- Stated problem 1 -
Write out everything in the raccoon thread from "Umm...call Animal Control...or" down to "(Oct 10, 2008)".

- Text block -
# Found a little bandit in my yard what should I do



## Black Rabbit (Nov 14, 2009)

Ok so a few days ago someone ran over a big raccoon in front of my house. Last night I went out to feed Darkness, my cat. He's not allowed inside anymore cause he sprays even though he's fixed. I was calling him to give him some left over tri tip and I saw some glowing eyes under the truck. I figured it was the cat so I threw a piece to him and to my surprise it was a very small raccoon. He's only about the size of a cat. He seemed grateful for the snack and aproched me. I had no clue if he had rabies or not so I just dropped the food and went in. I looked out the window and he was on the bench looking in like he wanted more treats lol. Today after I cleaned the house and was taking out the trash I heard a chattering. There was my little raccoon friend asking for more treats. He just kinda stood there on his hind paws waiting for me to give him something. A little later I noticed him sleeping in the bushes on the side of the house. He seems pretty harmless and is only a baby what do you guys think I should do? My Uncle had a pet raccoon when I was a kid but he was a major handful. I was thinking of calling an animal rescue but I'm not sure if they will take a wild animal. Any one have any advice he just seems to be hanging out and doesn't wanna go now.


----------



## Wingman (Oct 21, 2009)

Umm...call Animal Control...or if you know anyone with a trap you can set it and then release it somewhere else. I wouldn't keep feeding him because they are still wild animals and he could attack. And ***** are mean. Goodluck!


----------



## Roxy_Nie (Oct 10, 2008)

In the daytime he should be in hiding. He should be sleeping where no one can see him. The one that got run over could have been his mother. He may not be ready to be on his own. I would call a wildlife rehabber. You could call animal control and see if they can give you a number. If you relocate him he may just die because he hasn't learned how to live on his own.

CA Department of fish and game wildlife rehabbers


----------



## Black Rabbit (Nov 14, 2009)

That is a very good point. I was also wondering if the big one was momma and that may be why he hasn't moved on yet. Thanks for the advice you guys


----------



## redog (Oct 14, 2005)

well the mom would be preg in feb and by march he would have been born so he is plenty old enough. they just like to hang around mom till they are sexually mature, hes just lookin for a free ride. Ive raised tons of ***** and always had them as a kid. if you can cage him up and relocate him far from people. he will be just fine. you dont want to handle a wild **** over 6 weeks old. they will do major damage. ac will destroy him if they find him around people


----------



## Carriana (May 13, 2008)

I am guessing you are feeding the outdoor cat kitty kibble outside too? Raccoons loooove cat food! My parents had a problem in their old house of the raccoons coming in through the cat door to eat their cats' food.

He is sticking around where he knows there is an easy meal. If there is a wildlife rescue in your area I would contact them and they should be able to help.


----------



## angelbaby (Feb 4, 2010)

id call a wild life rescue i dont know if you have one in your area do a google search for animal rescues in your area or ask animal control if they know of someone , sounds like he is missing his mom if he is out during the day obviously confused , poor guy. take some pics of him b4 he goes they are soooo cute


----------



## william williamson (Feb 26, 2006)

the relocate idea is the best.you may be able to get A loan of A no kill cage from someone.


----------



## cEElint (Oct 6, 2009)

yep.. wildlife rescue is what i'd do.. i know in your area there has to be one since its all forest up there.. ***** can be mean little buggers and if you keep feeding him he will ALWAYS be around, maybe not so nice next time though


----------



## Lex's Guardian (Aug 8, 2009)

Poor little guy, I'm with the others on wildlife rescue


----------



## Black Rabbit (Nov 14, 2009)

So I just got back from my moms and she found a wildlife rehabilitation center very close by. They said they will come pick him up or set a humane trap and pick him up tomorrow if they can't catch him. They said they've had ***** there before as well as, owls, hawks, jackrabbits. They even said they rehabilitated a baby bear and took him back to the wild. So the little guy will be ok. I'll try to get some pics of him before he goes


----------

- Records supplied -
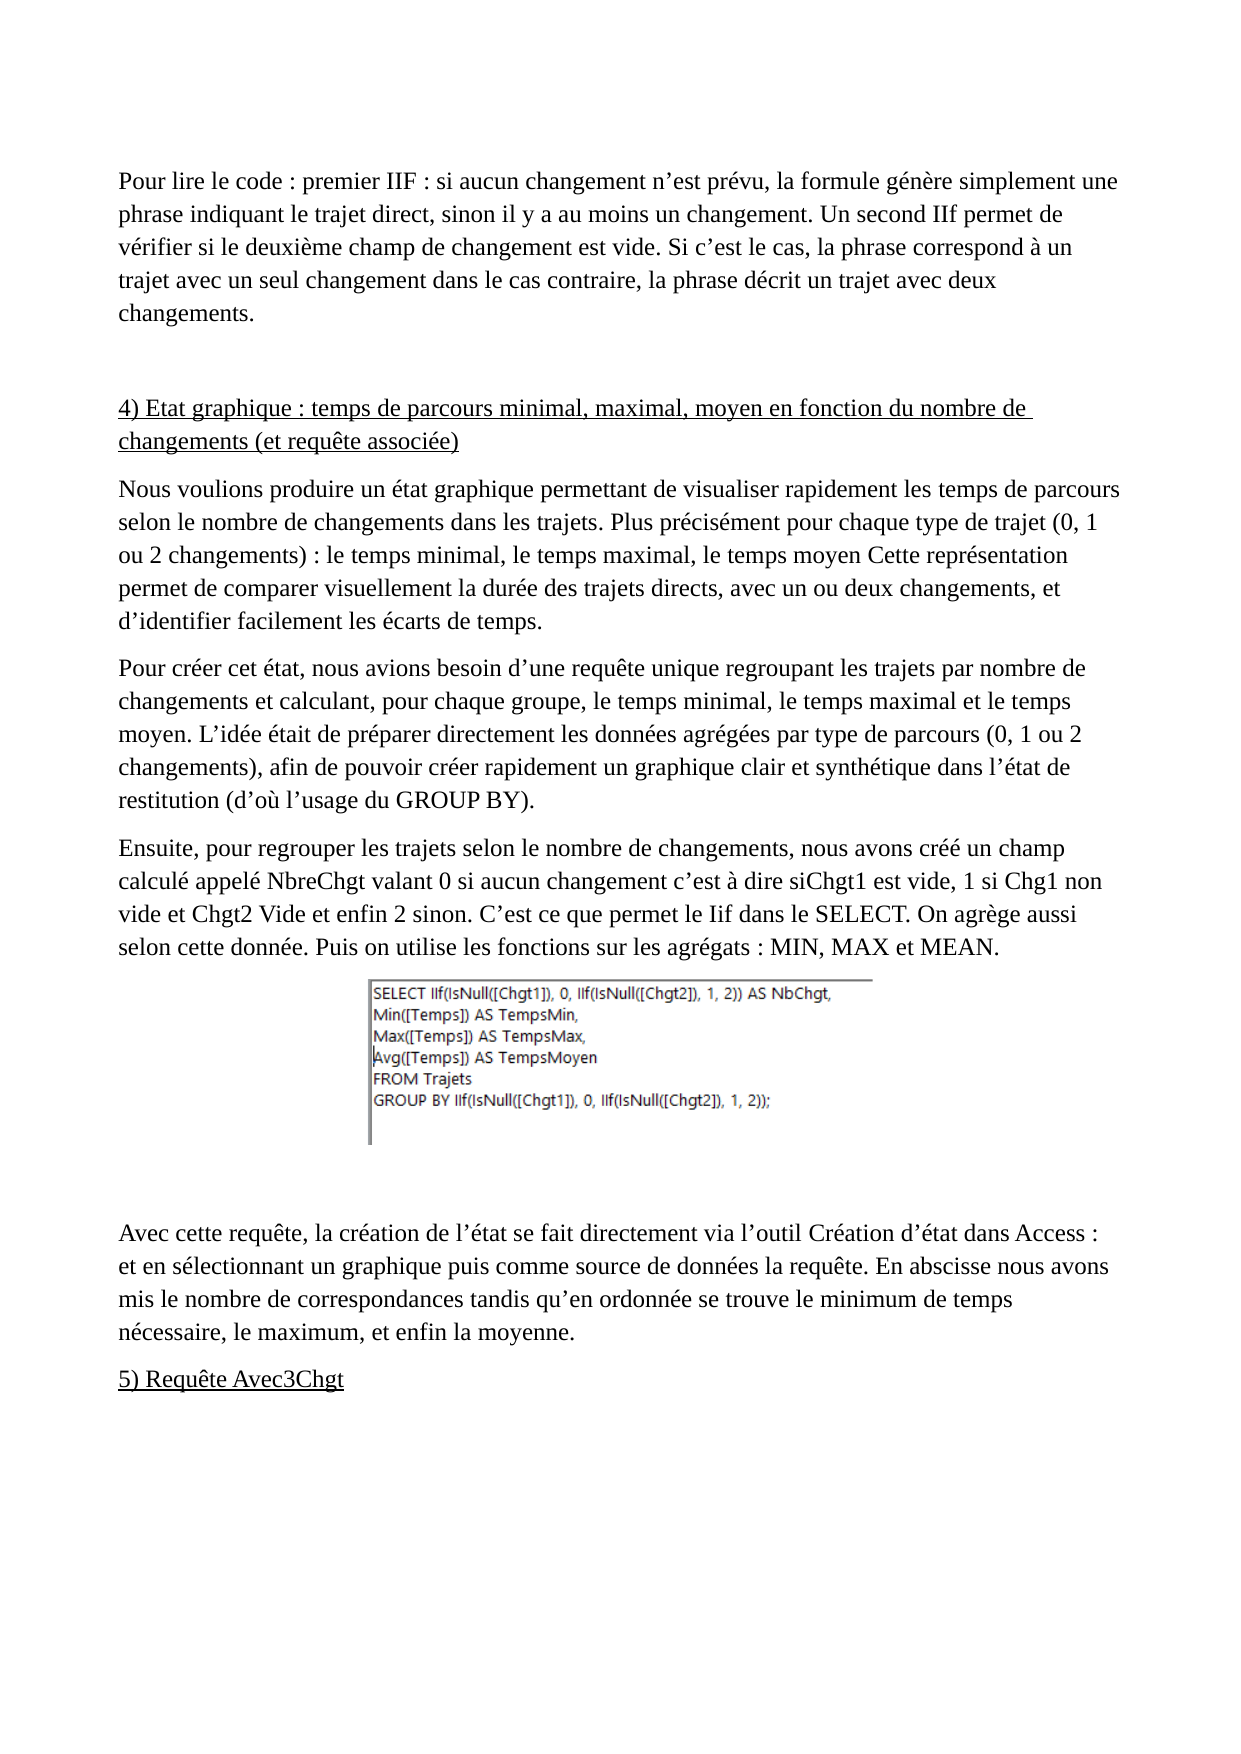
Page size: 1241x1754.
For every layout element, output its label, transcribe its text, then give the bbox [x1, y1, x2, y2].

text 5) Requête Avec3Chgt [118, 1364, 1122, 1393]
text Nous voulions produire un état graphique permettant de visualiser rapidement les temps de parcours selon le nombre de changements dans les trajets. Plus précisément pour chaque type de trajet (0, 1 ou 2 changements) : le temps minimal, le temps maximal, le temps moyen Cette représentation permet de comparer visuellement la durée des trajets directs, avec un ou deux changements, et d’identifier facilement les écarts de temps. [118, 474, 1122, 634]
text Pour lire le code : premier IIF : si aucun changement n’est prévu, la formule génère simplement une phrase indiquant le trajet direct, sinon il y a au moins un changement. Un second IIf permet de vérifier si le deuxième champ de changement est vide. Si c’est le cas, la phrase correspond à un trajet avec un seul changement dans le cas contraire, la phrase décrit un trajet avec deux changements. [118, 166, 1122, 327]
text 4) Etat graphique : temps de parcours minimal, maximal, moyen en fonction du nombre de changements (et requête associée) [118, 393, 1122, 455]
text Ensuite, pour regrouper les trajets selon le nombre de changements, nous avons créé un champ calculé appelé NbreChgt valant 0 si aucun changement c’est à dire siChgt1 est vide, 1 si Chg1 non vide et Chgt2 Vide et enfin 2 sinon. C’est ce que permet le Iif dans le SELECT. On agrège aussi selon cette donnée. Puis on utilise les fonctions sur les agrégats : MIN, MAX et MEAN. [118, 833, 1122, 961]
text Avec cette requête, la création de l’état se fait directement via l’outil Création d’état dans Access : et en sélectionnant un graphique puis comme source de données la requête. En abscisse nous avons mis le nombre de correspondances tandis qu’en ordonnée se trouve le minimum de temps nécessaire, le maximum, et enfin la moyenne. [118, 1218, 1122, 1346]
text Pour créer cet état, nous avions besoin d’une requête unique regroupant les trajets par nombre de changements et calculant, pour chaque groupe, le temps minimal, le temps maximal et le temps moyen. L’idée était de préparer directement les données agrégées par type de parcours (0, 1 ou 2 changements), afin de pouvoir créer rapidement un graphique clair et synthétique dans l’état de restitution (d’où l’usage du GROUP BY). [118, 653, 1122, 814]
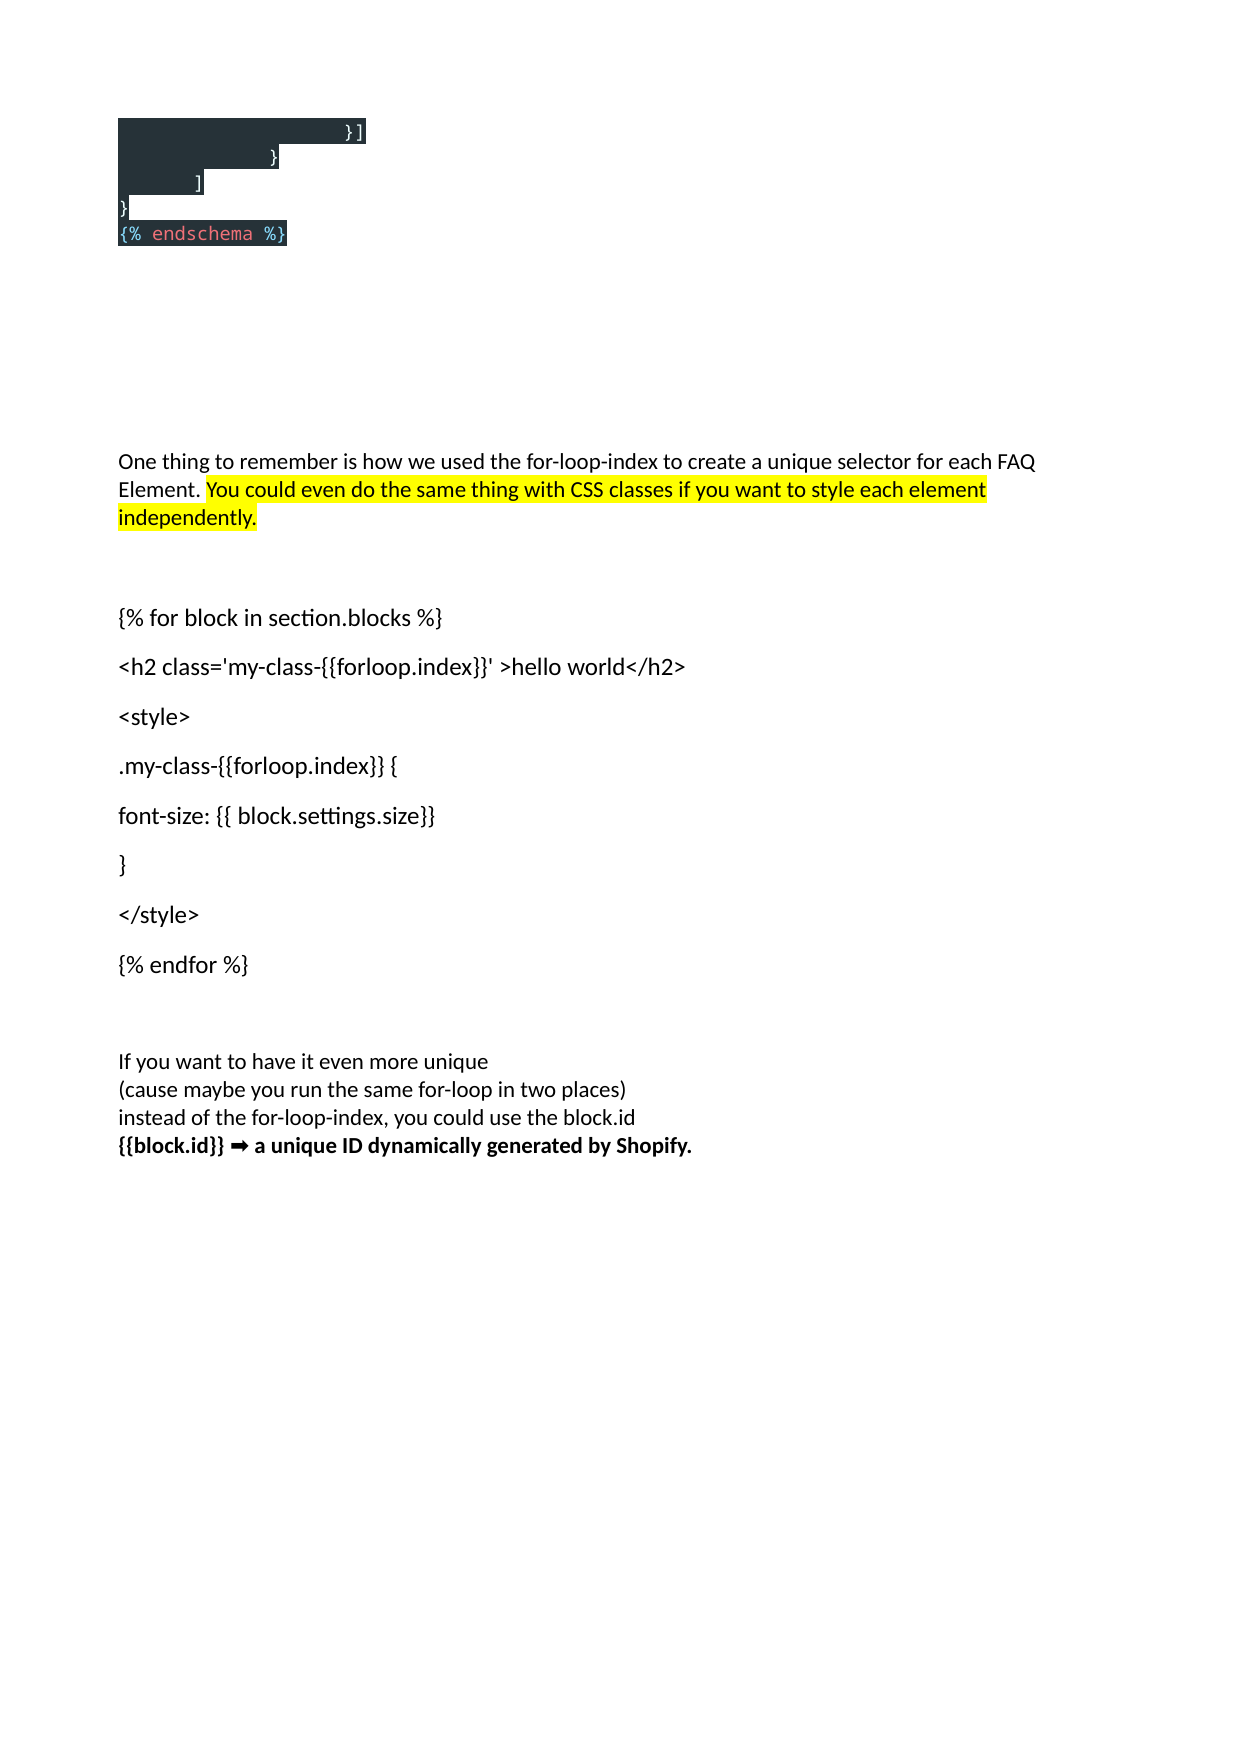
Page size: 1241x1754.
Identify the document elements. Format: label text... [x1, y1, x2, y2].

- Stated problem 2 -
In the records, substitute "write out" for "transcribe" in everything from the start down to and including the line containing "For every layout". Give back only those lines, otherwise unchanged and without the pictures.

- Complete output 1 -
Umm...call Animal Control...or if you know anyone with a trap you can set it and then release it somewhere else. I wouldn't keep feeding him because they are still wild animals and he could attack. And ***** are mean. Goodluck!


----------



## Roxy_Nie (Oct 10, 2008)

- Complete output 2 -
Page size: 1241x1754.
For every layout element, output its label, write out its text, then give the bbox [x1, y1, x2, y2].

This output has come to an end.